Monique Thomassettie, Un jeu de piste multiple Au carrefour des temps (ed Monéveil, 2024, 75 pages, 12 euros)
Ce livre ( illustré par deux belles huiles de l’autrice), clôt une trilogie dont Monique Thomassettie dit elle- même qu’il s’agit de « Trois autobiographies partielles. Si elles se recoupent et se complètent, elles demeurent fragmentaires. »
Les textes, qui remontent loin en arrière dans sa vie, disent en mots courageux et sincères venus du tréfonds d’elle-même, la ligne brisée de la vie. Les blessures, « les choses refoulées. Refoulées à défaut d’avoir été résolues », les souvenirs des rêves éveillés.
Les saisons, les bois, semblent faire partie intégrante de l’autrice, comme les forêts de ses réflexions et questionnements incessants. Sur la mort en particulier, elle s’interroge : « existentiel enfer où l’on abandonne ses espérances? ».
Une foule de questions « qui se ramassent à la pelle.
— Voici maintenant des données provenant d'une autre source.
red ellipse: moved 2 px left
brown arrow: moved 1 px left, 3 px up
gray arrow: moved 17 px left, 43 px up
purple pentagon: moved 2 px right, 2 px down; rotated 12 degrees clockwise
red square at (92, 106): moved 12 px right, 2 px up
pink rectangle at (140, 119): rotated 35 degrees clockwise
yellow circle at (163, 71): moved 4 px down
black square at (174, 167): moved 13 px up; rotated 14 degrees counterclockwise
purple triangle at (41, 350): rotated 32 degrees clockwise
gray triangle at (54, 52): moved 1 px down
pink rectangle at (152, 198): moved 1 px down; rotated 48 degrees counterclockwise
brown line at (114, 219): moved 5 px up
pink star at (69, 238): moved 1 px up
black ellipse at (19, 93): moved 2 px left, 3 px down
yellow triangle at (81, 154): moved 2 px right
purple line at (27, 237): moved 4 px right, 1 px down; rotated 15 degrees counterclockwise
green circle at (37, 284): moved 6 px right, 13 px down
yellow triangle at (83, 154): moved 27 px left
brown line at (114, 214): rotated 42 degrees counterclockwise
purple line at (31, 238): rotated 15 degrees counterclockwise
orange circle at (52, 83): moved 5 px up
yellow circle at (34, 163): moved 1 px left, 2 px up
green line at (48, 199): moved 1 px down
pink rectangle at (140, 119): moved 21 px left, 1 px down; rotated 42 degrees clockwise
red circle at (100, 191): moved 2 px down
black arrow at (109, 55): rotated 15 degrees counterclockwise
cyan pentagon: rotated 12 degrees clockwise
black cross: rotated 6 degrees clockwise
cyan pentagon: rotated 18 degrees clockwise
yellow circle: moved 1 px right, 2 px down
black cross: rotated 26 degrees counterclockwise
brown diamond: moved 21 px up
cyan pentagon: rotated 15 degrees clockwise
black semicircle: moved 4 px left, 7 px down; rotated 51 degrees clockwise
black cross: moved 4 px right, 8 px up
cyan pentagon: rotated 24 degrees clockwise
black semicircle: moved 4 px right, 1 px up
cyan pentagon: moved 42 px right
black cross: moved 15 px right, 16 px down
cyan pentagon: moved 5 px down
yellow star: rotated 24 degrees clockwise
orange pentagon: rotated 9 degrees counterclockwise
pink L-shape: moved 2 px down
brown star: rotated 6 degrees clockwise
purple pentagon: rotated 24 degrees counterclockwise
Pour un humus d’où jaillira la réponse verte d’un bourgeon ». Monique Thomassettie se voit « feuille », mais « ni plus ni moins vaine que les autres, cette feuille était la mienne! Particulier, son envol. Particulière sa chute ».
Elle s’est véritablement créé un monde à elle, où l’Art, la création sous toutes ses formes, tiennent une grande place, et qui lui est sans doute aussi refuge.

Le recueil semble à première vue un peu déconstruit, composé d’une succession de poèmes, de textes poétiques, de réflexions, de réminiscences, un mélange où l’on aurait parfois peur de se perdre. Mais l’on sent que ce qui relie le tout, ce qui relie « les diverses palpitations de sa (ma) vie », assurément c’est le souffle, un souffle qui « se lève. S’envole et revient ». C’est ce souffle qui porte son inspiration poétique, et porte Monique Thomassettie toute entière.
« Je ne mourrai pas de ne pas exister », dit-elle. Elle est comme le vent, « le vent, n’est-ce pas l’esprit qui souffle comme il peut. Errance de nos vies, au fil insaisissable ».
Son écriture a un charme envoutant, essaimée de fulgurances, de métaphores, de rapprochements réussis et parfois inattendus. « Le Temps passe, signifie bien entendu : je passe ! »
L’autrice se livre ainsi à nous dans un subtil jeu de mémoire, un véritable jeu de piste (« éveillé », ou « endormi ») à travers sa vie, par de nombreux retours en arrière ; un travail éprouvant qui, comme elle le déclare à la fin du recueil, ne cherche pas à savoir ni où l’on est, ni « vers où l’on va », mais « de comprendre un peu mieux d’où l’on vient ».